Returning to Writing: A Manifesto

For the last couple years, I’ve been having an extended period of unproductivity in my fiction writing. I’ve managed a few short stories, but they’ve been very sporadic, and work on my books has ground to a screeching halt. This is due to some personal issues that are not really appropriate for discussion on a public blog, but the point is not much is getting done.

When I stopped writing, I was a little less than halfway through a new series, which I consider to be my life’s work, having been developing it for the last twenty years. I’m tentatively calling it The Soulcleaver Saga, and it’s set in the universe of The Wounding and Lady of the Dawn, both of which tie into the books.

The issues in my life that derailed my work on it have not abated — if anything they’ve worsened — but I think the time has come to stop making excuses and get back to work regardless. Therefore, I am developing a new schedule to that end.

For the record, I’m not posting this to boast or show off that I’m “hashtag am writing” or whatever. I’ve been at this long enough to know most of my blog readers aren’t interested in my fiction (no judgment; you’re not obligated to). I’m posting this because if I put all this out in a public form, I’ll lose face if I don’t follow through. I’m deliberating shaming myself into working.

My plan is thus:

  • I will do seven hours of writing work per week. In theory, one hour per day, but with the flexibility to maybe skip one day and catch up later or something. This idea shamelessly stolen from Ashley at Robo♥beat.
  • “Writing work” is defined as actually writing, revising, proofreading, or doing major plotting or world-building (IE coming up with new stuff, not just writing down things I’ve already defined in my mind).
  • During this hour, I will not use the Internet except for research or Internet radio. No distractions.
  • I may skip days due to illness or other extreme/unusual circumstances, but I will try to keep such instances to a minimum.
  • I will prioritize fiction over working on my blog. I don’t think there will be much conflict or that my posting schedule will be much affected, but I’ll mention it just in case.

My goals are:

  • To rewrite the first two Soulcleaver books with more depth and detail, among other changes.
  • To complete the remaining three Soulcleaver books.
  • To rewrite and republish Rage of the Old Gods. It was the first book I wrote, and I believe I can now do better in some ways, especially regarding the beginning, which I’ve never been happy with. I may also revisit the later books in the series, but right now I’m pretty content with them, and I’m not sure they need to change.
  • To write any good short story concepts that occur to me along the way, especially if they are part of the Soulcleaver universe.

I do not promise to complete those goals in that order, or any order. Only that they will eventually all get done. Once they are completed, I will give myself permission to resume giving up, if desired.

Because I like to procrastinate, this new schedule will begin on the first Monday after this post is published.

I have several reasons for doing this, but one utterly outclasses all others: My father.
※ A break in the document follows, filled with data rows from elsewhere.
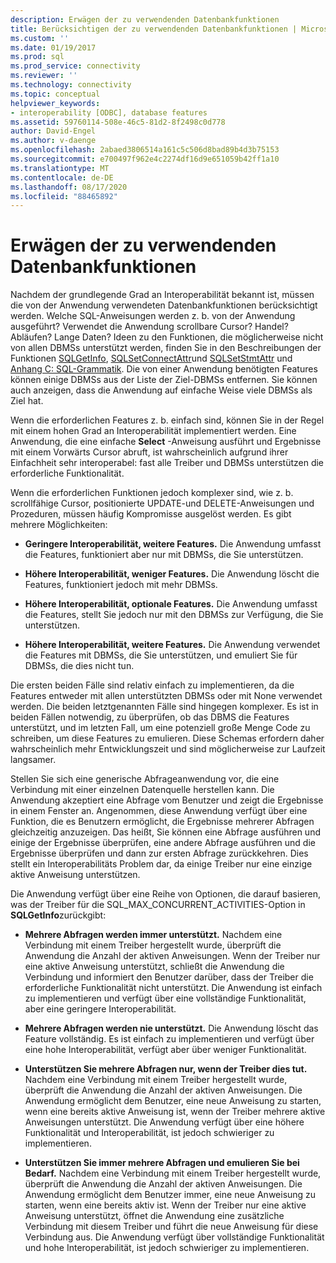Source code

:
 ```yaml
---
description: Erwägen der zu verwendenden Datenbankfunktionen
title: Berücksichtigen der zu verwendenden Datenbankfunktionen | Microsoft-Dokumentation
ms.custom: ''
ms.date: 01/19/2017
ms.prod: sql
ms.prod_service: connectivity
ms.reviewer: ''
ms.technology: connectivity
ms.topic: conceptual
helpviewer_keywords:
- interoperability [ODBC], database features
ms.assetid: 59760114-508e-46c5-81d2-8f2498c0d778
author: David-Engel
ms.author: v-daenge
ms.openlocfilehash: 2abaed3806514a161c5c506d8bad89b4d3b75153
ms.sourcegitcommit: e700497f962e4c2274df16d9e651059b42ff1a10
ms.translationtype: MT
ms.contentlocale: de-DE
ms.lasthandoff: 08/17/2020
ms.locfileid: "88465892"
---
```

# <a name="considering-database-features-to-use"></a>Erwägen der zu verwendenden Datenbankfunktionen
Nachdem der grundlegende Grad an Interoperabilität bekannt ist, müssen die von der Anwendung verwendeten Datenbankfunktionen berücksichtigt werden. Welche SQL-Anweisungen werden z. b. von der Anwendung ausgeführt? Verwendet die Anwendung scrollbare Cursor? Handel? Abläufen? Lange Daten? Ideen zu den Funktionen, die möglicherweise nicht von allen DBMSs unterstützt werden, finden Sie in den Beschreibungen der Funktionen [SQLGetInfo](../../../odbc/reference/syntax/sqlgetinfo-function.md), [SQLSetConnectAttr](../../../odbc/reference/syntax/sqlsetconnectattr-function.md)und [SQLSetStmtAttr](../../../odbc/reference/syntax/sqlsetstmtattr-function.md) und [Anhang C: SQL-Grammatik](../../../odbc/reference/appendixes/appendix-c-sql-grammar.md). Die von einer Anwendung benötigten Features können einige DBMSs aus der Liste der Ziel-DBMSs entfernen. Sie können auch anzeigen, dass die Anwendung auf einfache Weise viele DBMSs als Ziel hat.  
  
 Wenn die erforderlichen Features z. b. einfach sind, können Sie in der Regel mit einem hohen Grad an Interoperabilität implementiert werden. Eine Anwendung, die eine einfache **Select** -Anweisung ausführt und Ergebnisse mit einem Vorwärts Cursor abruft, ist wahrscheinlich aufgrund ihrer Einfachheit sehr interoperabel: fast alle Treiber und DBMSs unterstützen die erforderliche Funktionalität.  
  
 Wenn die erforderlichen Funktionen jedoch komplexer sind, wie z. b. scrollfähige Cursor, positionierte UPDATE-und DELETE-Anweisungen und Prozeduren, müssen häufig Kompromisse ausgelöst werden. Es gibt mehrere Möglichkeiten:  
  
-   **Geringere Interoperabilität, weitere Features.** Die Anwendung umfasst die Features, funktioniert aber nur mit DBMSs, die Sie unterstützen.  
  
-   **Höhere Interoperabilität, weniger Features.** Die Anwendung löscht die Features, funktioniert jedoch mit mehr DBMSs.  
  
-   **Höhere Interoperabilität, optionale Features.** Die Anwendung umfasst die Features, stellt Sie jedoch nur mit den DBMSs zur Verfügung, die Sie unterstützen.  
  
-   **Höhere Interoperabilität, weitere Features.** Die Anwendung verwendet die Features mit DBMSs, die Sie unterstützen, und emuliert Sie für DBMSs, die dies nicht tun.  
  
 Die ersten beiden Fälle sind relativ einfach zu implementieren, da die Features entweder mit allen unterstützten DBMSs oder mit None verwendet werden. Die beiden letztgenannten Fälle sind hingegen komplexer. Es ist in beiden Fällen notwendig, zu überprüfen, ob das DBMS die Features unterstützt, und im letzten Fall, um eine potenziell große Menge Code zu schreiben, um diese Features zu emulieren. Diese Schemas erfordern daher wahrscheinlich mehr Entwicklungszeit und sind möglicherweise zur Laufzeit langsamer.  
  
 Stellen Sie sich eine generische Abfrageanwendung vor, die eine Verbindung mit einer einzelnen Datenquelle herstellen kann. Die Anwendung akzeptiert eine Abfrage vom Benutzer und zeigt die Ergebnisse in einem Fenster an. Angenommen, diese Anwendung verfügt über eine Funktion, die es Benutzern ermöglicht, die Ergebnisse mehrerer Abfragen gleichzeitig anzuzeigen. Das heißt, Sie können eine Abfrage ausführen und einige der Ergebnisse überprüfen, eine andere Abfrage ausführen und die Ergebnisse überprüfen und dann zur ersten Abfrage zurückkehren. Dies stellt ein Interoperabilitäts Problem dar, da einige Treiber nur eine einzige aktive Anweisung unterstützen.  
  
 Die Anwendung verfügt über eine Reihe von Optionen, die darauf basieren, was der Treiber für die SQL_MAX_CONCURRENT_ACTIVITIES-Option in **SQLGetInfo**zurückgibt:  
  
-   **Mehrere Abfragen werden immer unterstützt.** Nachdem eine Verbindung mit einem Treiber hergestellt wurde, überprüft die Anwendung die Anzahl der aktiven Anweisungen. Wenn der Treiber nur eine aktive Anweisung unterstützt, schließt die Anwendung die Verbindung und informiert den Benutzer darüber, dass der Treiber die erforderliche Funktionalität nicht unterstützt. Die Anwendung ist einfach zu implementieren und verfügt über eine vollständige Funktionalität, aber eine geringere Interoperabilität.  
  
-   **Mehrere Abfragen werden nie unterstützt.** Die Anwendung löscht das Feature vollständig. Es ist einfach zu implementieren und verfügt über eine hohe Interoperabilität, verfügt aber über weniger Funktionalität.  
  
-   **Unterstützen Sie mehrere Abfragen nur, wenn der Treiber dies tut.** Nachdem eine Verbindung mit einem Treiber hergestellt wurde, überprüft die Anwendung die Anzahl der aktiven Anweisungen. Die Anwendung ermöglicht dem Benutzer, eine neue Anweisung zu starten, wenn eine bereits aktive Anweisung ist, wenn der Treiber mehrere aktive Anweisungen unterstützt. Die Anwendung verfügt über eine höhere Funktionalität und Interoperabilität, ist jedoch schwieriger zu implementieren.  
  
-   **Unterstützen Sie immer mehrere Abfragen und emulieren Sie bei Bedarf.** Nachdem eine Verbindung mit einem Treiber hergestellt wurde, überprüft die Anwendung die Anzahl der aktiven Anweisungen. Die Anwendung ermöglicht dem Benutzer immer, eine neue Anweisung zu starten, wenn eine bereits aktiv ist. Wenn der Treiber nur eine aktive Anweisung unterstützt, öffnet die Anwendung eine zusätzliche Verbindung mit diesem Treiber und führt die neue Anweisung für diese Verbindung aus. Die Anwendung verfügt über vollständige Funktionalität und hohe Interoperabilität, ist jedoch schwieriger zu implementieren.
While it is likely he will be around for many years to come, and I certainly hope he will be, the fact is he’s not going to live forever, and I don’t think I could live with myself if he didn’t see the completion of my life’s work. I want to get it done while there’s still time.

My writing was never meant to be about me anyway. I lost sight of that over the years. True creativity must be unselfish, I think.

For the two of you who are still reading this, I leave you with one of the main characters of the Soulcleaver series, as recreated in Black Desert Online.

Seesha Avallen, Elven RunnerI’m coming home, Seesha.

5 thoughts on “Returning to Writing: A Manifesto

  1. Write yourself into your characters and your world. That’s the self-ish part. Your readers may never know it, but you will.

    • You have to be careful with that. Go too far, and you’ll lose perspective. The story falls apart.

      I had that happen with one character. He had too much of myself in him, and I couldn’t make good decisions about him anymore. Had to kill him off.

      • Absolutely. I guess I meant writing bits of yourself into it. I usually imbue characters with personal sentiments, opinions, emotions, and so forth. I’d never go so far as to put myself in something I’ve written, however. I write to escape myself.

  2. Are there any apps that you would recommend to help you keep on track with this stuff? I’ve been trying to get my girlfriend to get back into writing after having our baby, but it’s been hard for her.

    • I’m totally the wrong person to ask, I’m afraid. I organize almost everything in my mind, or, at best, some highly chaotic notes written in a shorthand that would appear to be utter gibberish to anyone else.

      I’m sure such apps exist, but I know nothing of them.